What this task involves:
Pick up the post about Governor Brewer and the Arizona mineral museum right after its last sentence and keep writing it.

Exercise text:
══════════════════════════════
The photo suggests the governor will never destroy Arizona’s mining heritage, no matter how hard she may try. She may succeed in destroying the current Arizona Mining and Mineral Museum, but it may reappear after she is gone.
Note: The Governor cannot run for reelection in 2014.
Wednesday, November 3, 2010
Governor Brewer herself appears to be the prime threat to the Arizona mineral collection and the historic mining artifacts, and she easily won the election. However, two propositions that she desperately needed to pass went down in defeat by over a 2 to 1 margin. Those were propositions 301 and 302.
With that kind of a major budget problem, how long can she keep hiding the millions she is funneling to the Arizona Historical Society to support her pet pork project, the 5C Arizona Centennial Museum? The money is actually hidden in plain sight. The budget of the Arizona Historical Society (administrator of the centennial museum) is a separate line item in the budget. As reported in a prior post, the Governor increased that budget by over 50 percent even as she allowed rest stops to be closed. The AHS budget is now over 6 million dollars. How long before someone figures out we don’t need to keep supporting 50 paid employees in history museums with little attendance while we lay off teachers, firemen and, and even rest stop janitors.Sooner or later, some one has to spot the recently bloated AHS budget. Then, the Arizona Historical Society will be history. True, six million dollars is small compared to the deficit. However, the expenditure is so obviously unnecessary that it should attract attention. Undoubtedly, it is also still not the only pork left in the budget.
If the Arizona Historical Society is eliminated, as it should be, then the mineral collection will have to be assigned to another agency or department. Hopefully, the collections new home will then be at least somewhat qualified to properly preserve it.Such a scenario will by no means preserve or bring back the existing mineral museum as is. There is no way a mineral museum is going to be funded again either in the near future. However, the collection could at least be safely stored under competent oversight until the budget crisis passes.
══════════════════════════════
Available data:
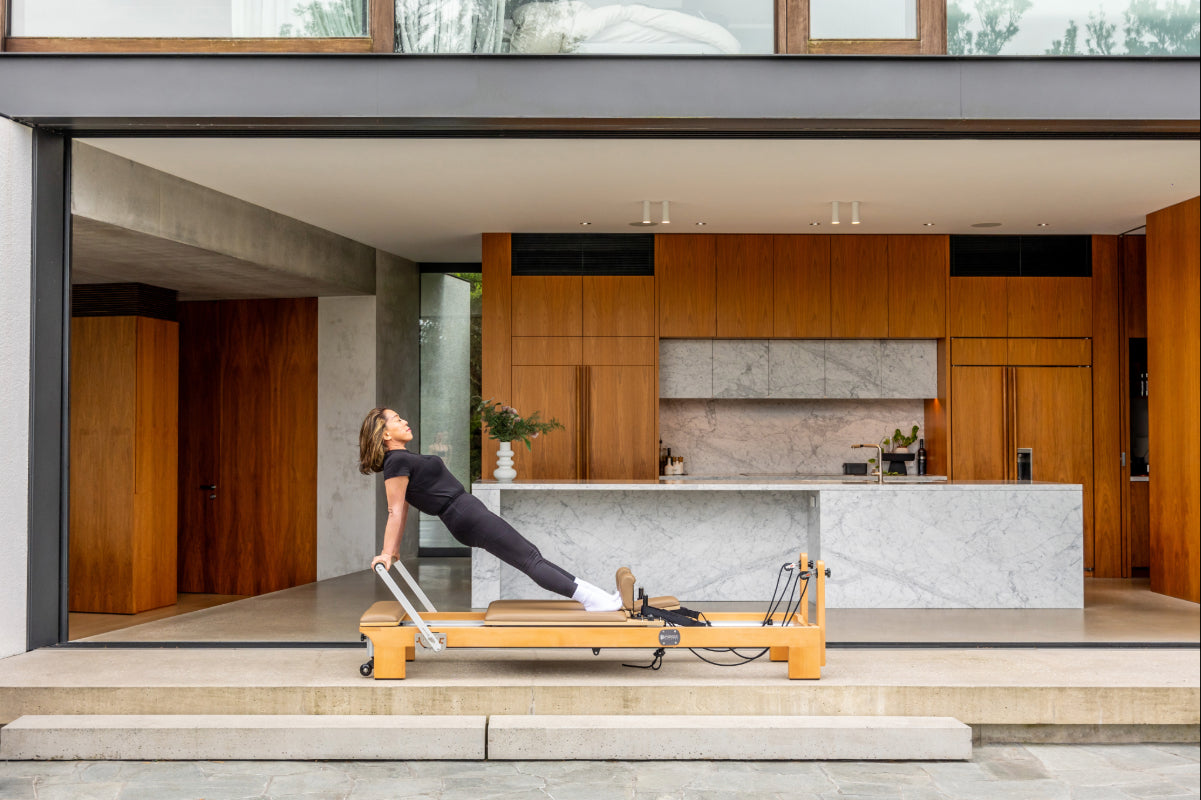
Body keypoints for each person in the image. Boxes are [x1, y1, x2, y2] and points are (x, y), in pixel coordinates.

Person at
══════════════════════════════
Answer box:
Reference 1: Mary Jo Pitzl, “2 programs spared, but Arizona budget hole grows”, the Arizona Republic, November 3, 2010
Note: Governor Brewer cannot run for reelection in 2014
Monday, November 1, 2010
Arizona motorists were subjected to the ultimate inconvenience when ADOT closed 13 of the 18 Arizona highway rest stops. ADOT figures it costs and average of $320,000 per year for utilities and maintenance for each rest stop. They were supposedly closed because there were insufficient funds to operate them during the financial crisis.
However, that is not true. There was enough money; it was just spent on the wrong things. Thirteen rest stops at $320,000 each is 4.16 million dollars. Where could that money have been found?
The Governor could have closed the Arizona Historical Society museums instead. If she had been exercising responsible leadership that is what she would have done. Is there a taxpayer or voter anywhere in Arizona that considers access to a historical society museum a more essential service that a rest stop? The Arizona Historical Society Budget was 4.2 million dollars at the time, exactly what was needed to keep the rest stops open.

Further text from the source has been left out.